- _Data for review_
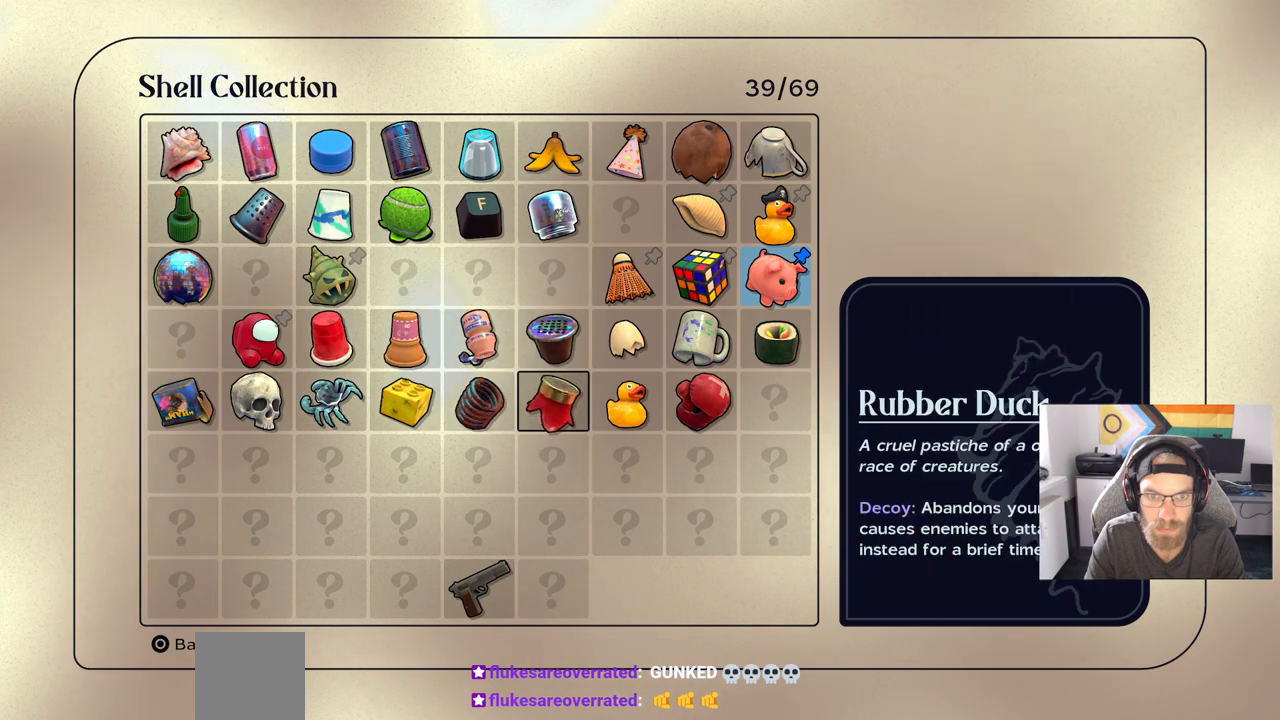
{"buttons": [], "left_stick": "center", "right_stick": "center", "events": [[83, "DPAD_RIGHT", "up"]]}
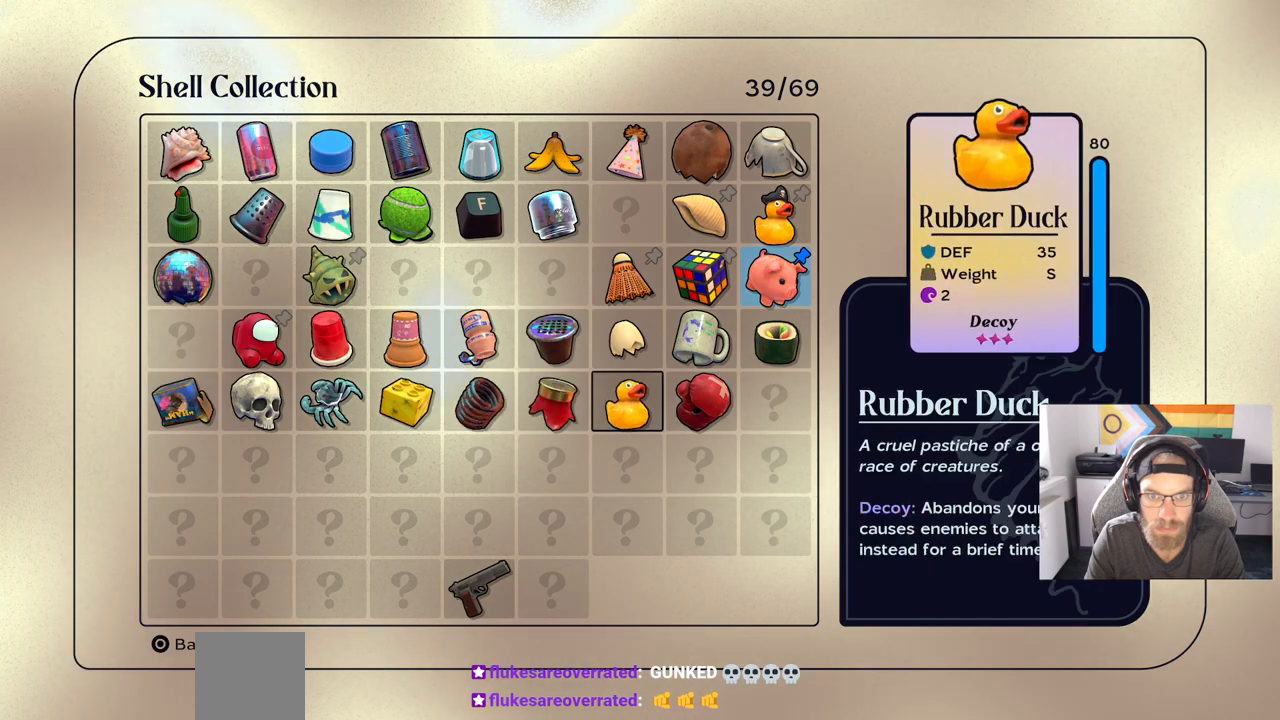
{"buttons": ["DPAD_UP"], "left_stick": "center", "right_stick": "center", "events": [[17, "DPAD_RIGHT", "down"], [133, "DPAD_RIGHT", "up"], [417, "DPAD_UP", "down"]]}
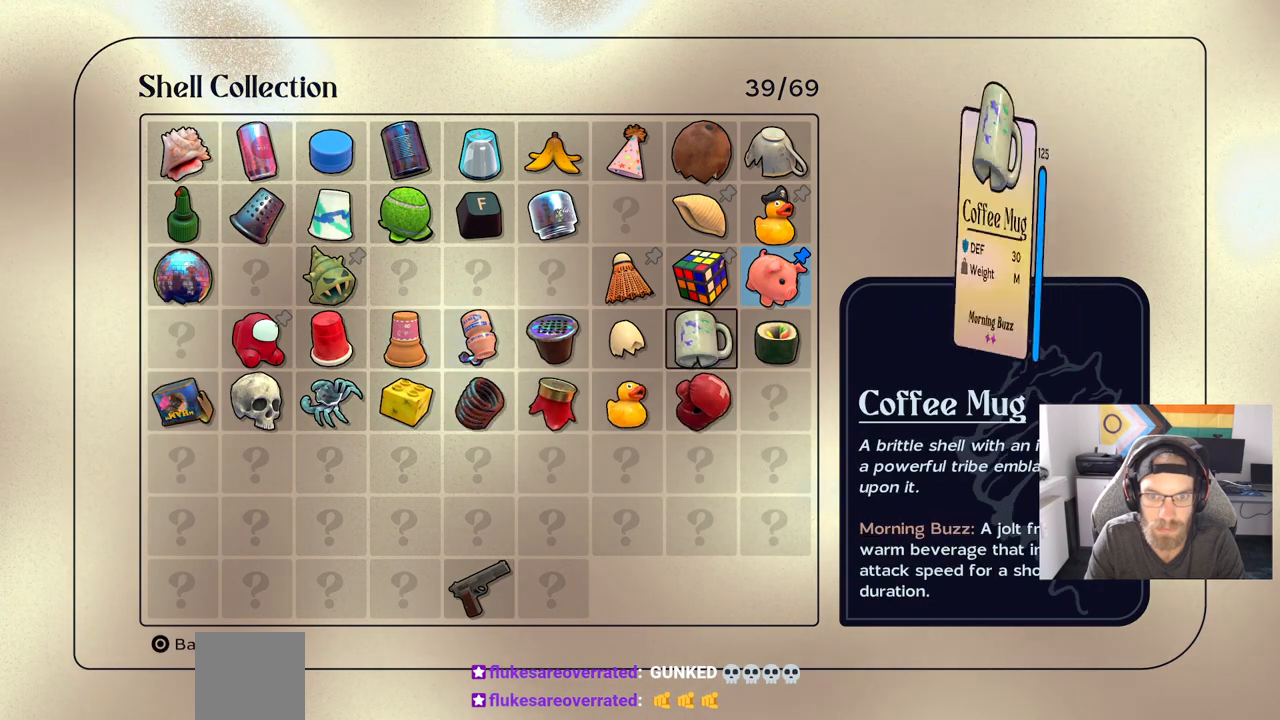
{"buttons": [], "left_stick": "center", "right_stick": "center", "events": [[33, "DPAD_UP", "up"], [267, "DPAD_RIGHT", "down"], [383, "DPAD_RIGHT", "up"]]}
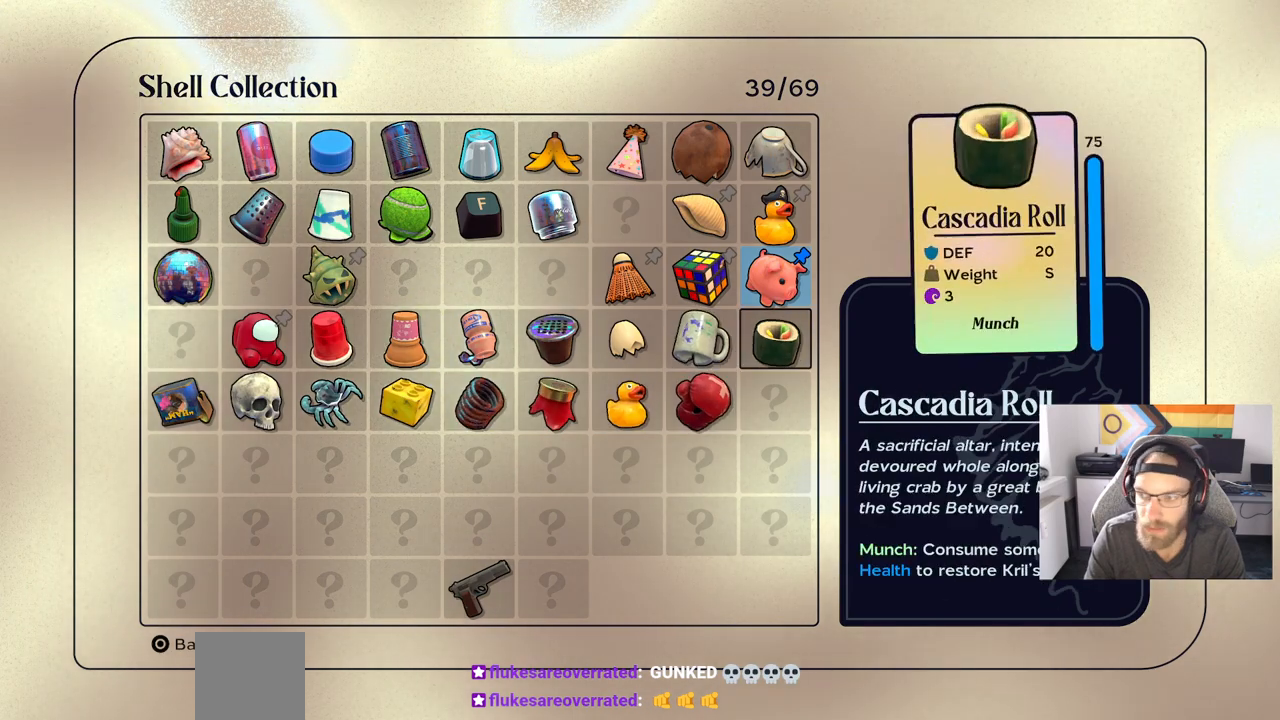
{"buttons": [], "left_stick": "center", "right_stick": "center", "events": [[133, "DPAD_UP", "down"], [250, "DPAD_UP", "up"]]}
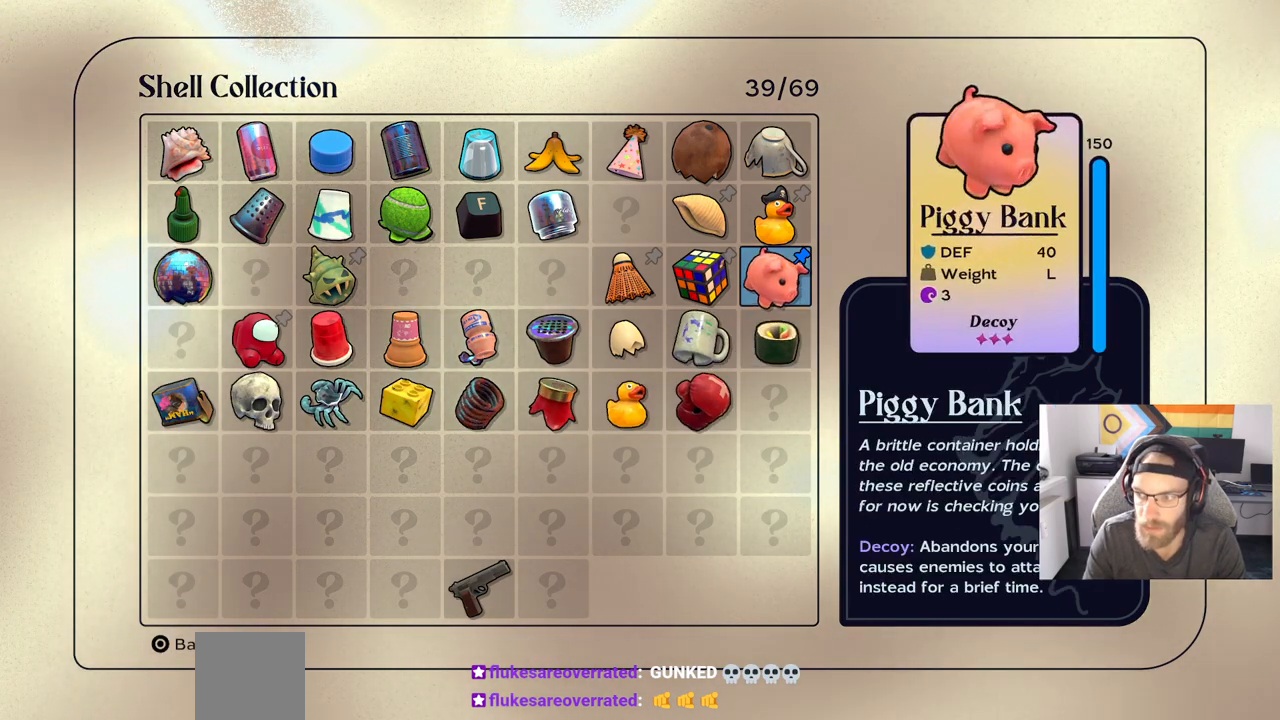
{"buttons": [], "left_stick": "center", "right_stick": "center", "events": []}
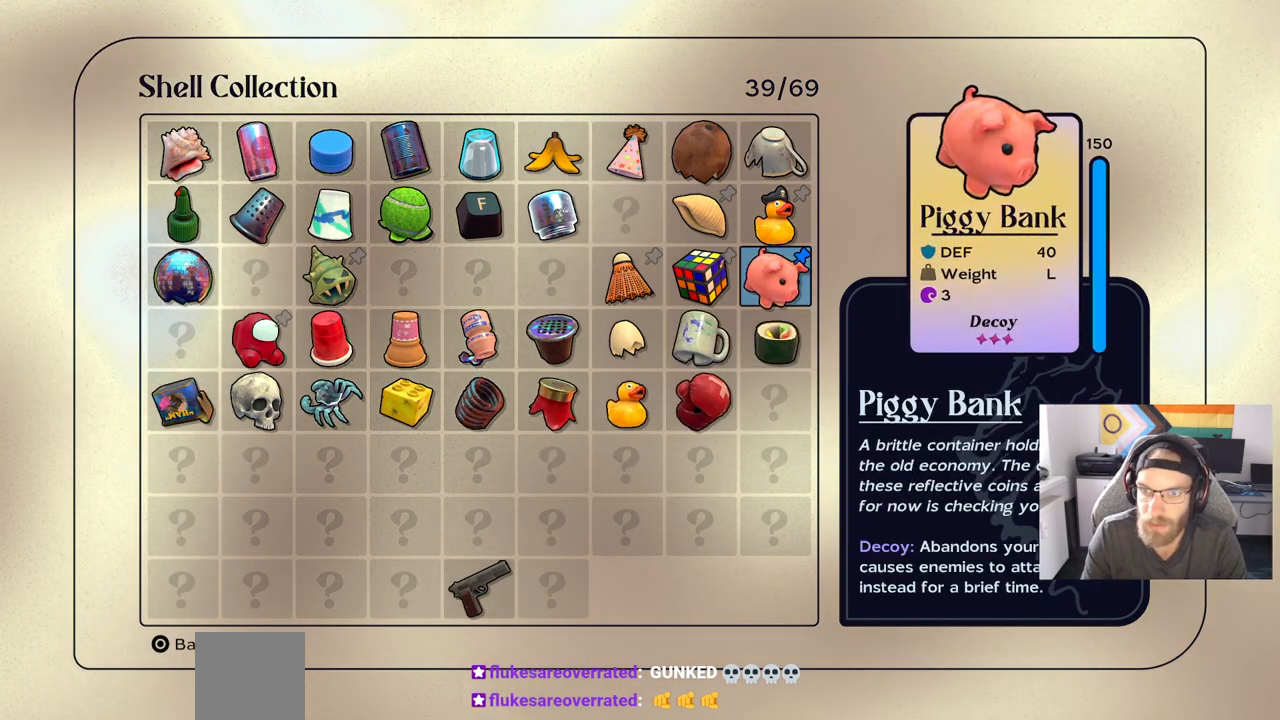
{"buttons": [], "left_stick": "center", "right_stick": "center", "events": []}
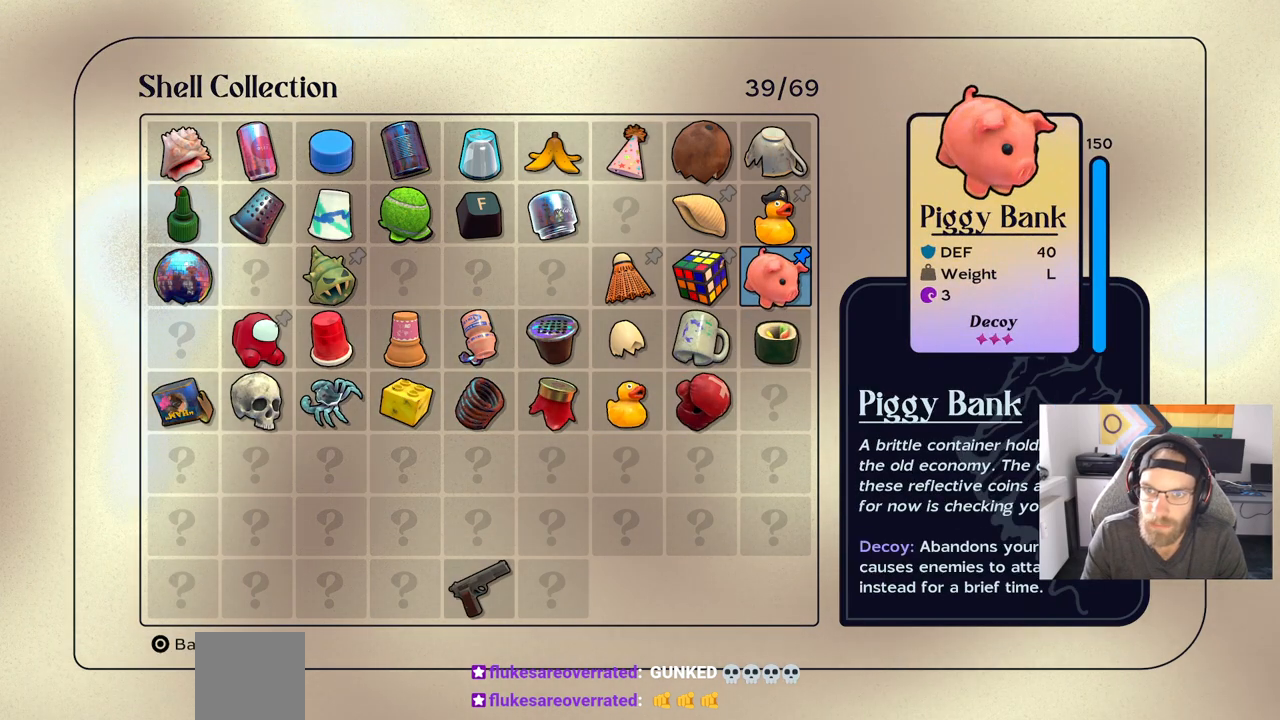
{"buttons": [], "left_stick": "center", "right_stick": "center", "events": [[33, "DPAD_UP", "down"], [167, "DPAD_UP", "up"]]}
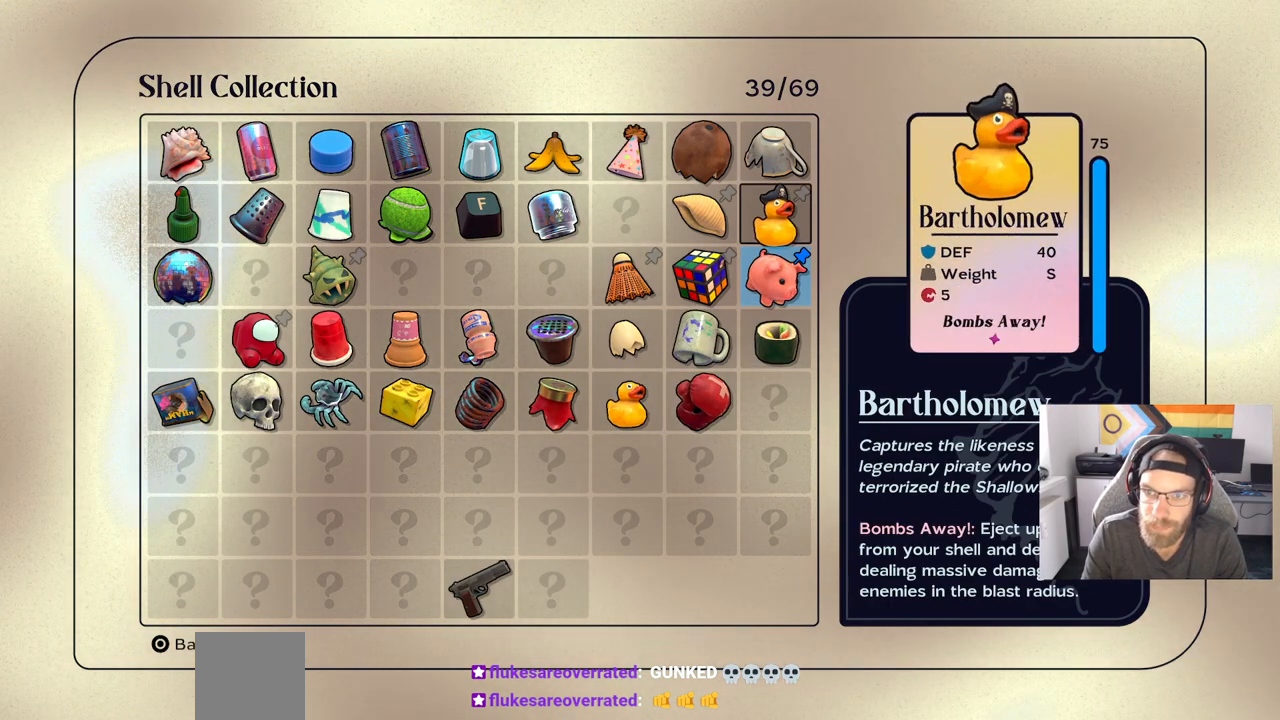
{"buttons": [], "left_stick": "center", "right_stick": "center", "events": [[100, "DPAD_LEFT", "down"], [233, "DPAD_LEFT", "up"]]}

- _Work instruction_
Every record above should be duplicated precisely, with the images removed.

- _Response_
{"buttons": [], "left_stick": "center", "right_stick": "center", "events": [[83, "DPAD_RIGHT", "up"]]}
{"buttons": ["DPAD_UP"], "left_stick": "center", "right_stick": "center", "events": [[17, "DPAD_RIGHT", "down"], [133, "DPAD_RIGHT", "up"], [417, "DPAD_UP", "down"]]}
{"buttons": [], "left_stick": "center", "right_stick": "center", "events": [[33, "DPAD_UP", "up"], [267, "DPAD_RIGHT", "down"], [383, "DPAD_RIGHT", "up"]]}
{"buttons": [], "left_stick": "center", "right_stick": "center", "events": [[133, "DPAD_UP", "down"], [250, "DPAD_UP", "up"]]}
{"buttons": [], "left_stick": "center", "right_stick": "center", "events": []}
{"buttons": [], "left_stick": "center", "right_stick": "center", "events": []}
{"buttons": [], "left_stick": "center", "right_stick": "center", "events": [[33, "DPAD_UP", "down"], [167, "DPAD_UP", "up"]]}
{"buttons": [], "left_stick": "center", "right_stick": "center", "events": [[100, "DPAD_LEFT", "down"], [233, "DPAD_LEFT", "up"]]}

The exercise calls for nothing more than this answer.